High levels of drug-related crime, increasing numbers of drug users and increasing rates of incarceration have prompted the Australian Institute of Criminology to examine the workings of Drug Courts.

The role of Drug Courts is to provide supervised drug treatment and rehabilitation to offenders referred to the court. Such courts have been established in the United States for a decade and more recently in the United Kingdom.

In releasing the report, the Director of the Australian Institute of Criminology, Dr Adam Graycar, said Drug Courts

  • are focused on treatment, rehabilitation and reduced recidivism;
  • are more intrusive for offenders than a conviction or short sentence; and
  • are more expensive than traditional courts, but when taking the whole package (court+imprisonment+cost of reoffending) could be much cheaper.

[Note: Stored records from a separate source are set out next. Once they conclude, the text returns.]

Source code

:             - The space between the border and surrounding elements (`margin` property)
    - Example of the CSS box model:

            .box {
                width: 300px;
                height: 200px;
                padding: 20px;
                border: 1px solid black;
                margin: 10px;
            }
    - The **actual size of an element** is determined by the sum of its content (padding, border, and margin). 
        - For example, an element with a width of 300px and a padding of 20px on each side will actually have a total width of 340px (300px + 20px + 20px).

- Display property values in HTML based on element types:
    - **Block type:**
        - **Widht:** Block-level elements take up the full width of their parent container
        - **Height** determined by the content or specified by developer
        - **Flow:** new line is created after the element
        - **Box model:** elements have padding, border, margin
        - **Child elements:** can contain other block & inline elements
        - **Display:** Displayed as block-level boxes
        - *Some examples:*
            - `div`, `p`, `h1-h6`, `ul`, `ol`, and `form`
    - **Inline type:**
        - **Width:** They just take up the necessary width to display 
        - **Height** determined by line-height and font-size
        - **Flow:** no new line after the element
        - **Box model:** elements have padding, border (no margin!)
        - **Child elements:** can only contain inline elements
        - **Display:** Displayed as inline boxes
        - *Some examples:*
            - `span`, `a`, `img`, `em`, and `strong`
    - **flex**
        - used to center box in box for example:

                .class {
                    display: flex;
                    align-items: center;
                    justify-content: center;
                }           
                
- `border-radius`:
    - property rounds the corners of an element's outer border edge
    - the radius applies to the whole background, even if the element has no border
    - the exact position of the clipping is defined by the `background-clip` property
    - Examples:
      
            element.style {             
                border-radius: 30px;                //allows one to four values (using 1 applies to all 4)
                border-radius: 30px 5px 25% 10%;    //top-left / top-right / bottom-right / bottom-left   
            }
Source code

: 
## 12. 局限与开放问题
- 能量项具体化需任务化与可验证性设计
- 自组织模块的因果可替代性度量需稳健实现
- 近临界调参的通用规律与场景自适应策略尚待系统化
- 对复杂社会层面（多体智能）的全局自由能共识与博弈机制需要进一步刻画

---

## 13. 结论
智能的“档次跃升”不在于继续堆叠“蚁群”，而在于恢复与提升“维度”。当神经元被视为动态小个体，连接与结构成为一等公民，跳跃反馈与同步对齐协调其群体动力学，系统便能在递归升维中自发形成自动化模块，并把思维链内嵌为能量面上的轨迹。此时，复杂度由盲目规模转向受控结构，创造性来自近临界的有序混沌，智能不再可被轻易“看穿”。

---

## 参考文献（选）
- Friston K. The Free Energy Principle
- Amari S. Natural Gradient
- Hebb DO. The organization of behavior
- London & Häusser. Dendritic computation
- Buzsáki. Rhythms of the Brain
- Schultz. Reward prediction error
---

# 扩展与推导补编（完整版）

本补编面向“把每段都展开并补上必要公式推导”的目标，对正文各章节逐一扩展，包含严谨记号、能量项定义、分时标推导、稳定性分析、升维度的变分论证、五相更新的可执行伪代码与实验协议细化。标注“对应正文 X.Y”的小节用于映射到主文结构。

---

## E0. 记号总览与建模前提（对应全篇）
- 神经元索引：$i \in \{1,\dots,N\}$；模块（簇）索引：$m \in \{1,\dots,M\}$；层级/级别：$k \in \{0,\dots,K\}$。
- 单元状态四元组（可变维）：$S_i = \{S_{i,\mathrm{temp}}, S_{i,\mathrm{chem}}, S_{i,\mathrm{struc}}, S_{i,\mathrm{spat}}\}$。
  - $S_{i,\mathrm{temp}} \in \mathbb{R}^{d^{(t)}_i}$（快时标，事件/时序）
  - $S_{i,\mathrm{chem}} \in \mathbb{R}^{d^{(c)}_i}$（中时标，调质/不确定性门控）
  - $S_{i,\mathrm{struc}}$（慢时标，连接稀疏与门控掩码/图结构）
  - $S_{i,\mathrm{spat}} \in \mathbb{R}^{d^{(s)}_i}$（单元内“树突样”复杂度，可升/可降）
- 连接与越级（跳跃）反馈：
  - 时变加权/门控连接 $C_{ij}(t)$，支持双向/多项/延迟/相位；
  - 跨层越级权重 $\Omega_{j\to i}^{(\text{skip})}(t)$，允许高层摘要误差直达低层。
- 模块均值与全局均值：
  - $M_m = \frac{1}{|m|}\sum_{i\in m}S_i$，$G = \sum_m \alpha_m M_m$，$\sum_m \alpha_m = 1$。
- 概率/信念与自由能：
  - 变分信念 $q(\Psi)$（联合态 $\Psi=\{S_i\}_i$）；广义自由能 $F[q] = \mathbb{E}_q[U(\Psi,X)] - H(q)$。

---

Experience in Miami in the United States has shown that for every dollar spent on Drug Courts, approximately $7 is saved elsewhere in the criminal justice system. In Oregon, the saving was $2.50 to the criminal justice system and $10 to the community as a whole (when taking into account broader costs such as future offending).

Dr Graycar pointed out that Drug Courts

  • have had successes, but they will not produce a success every time, and careful judgments need to be made about acceptable failure rates;
  • face implementation challenges integrating criminal justice and treatment agencies, cooperative arrangements between judge, prosecutor and defence, and achieving objectives broader than those of the criminal justice system.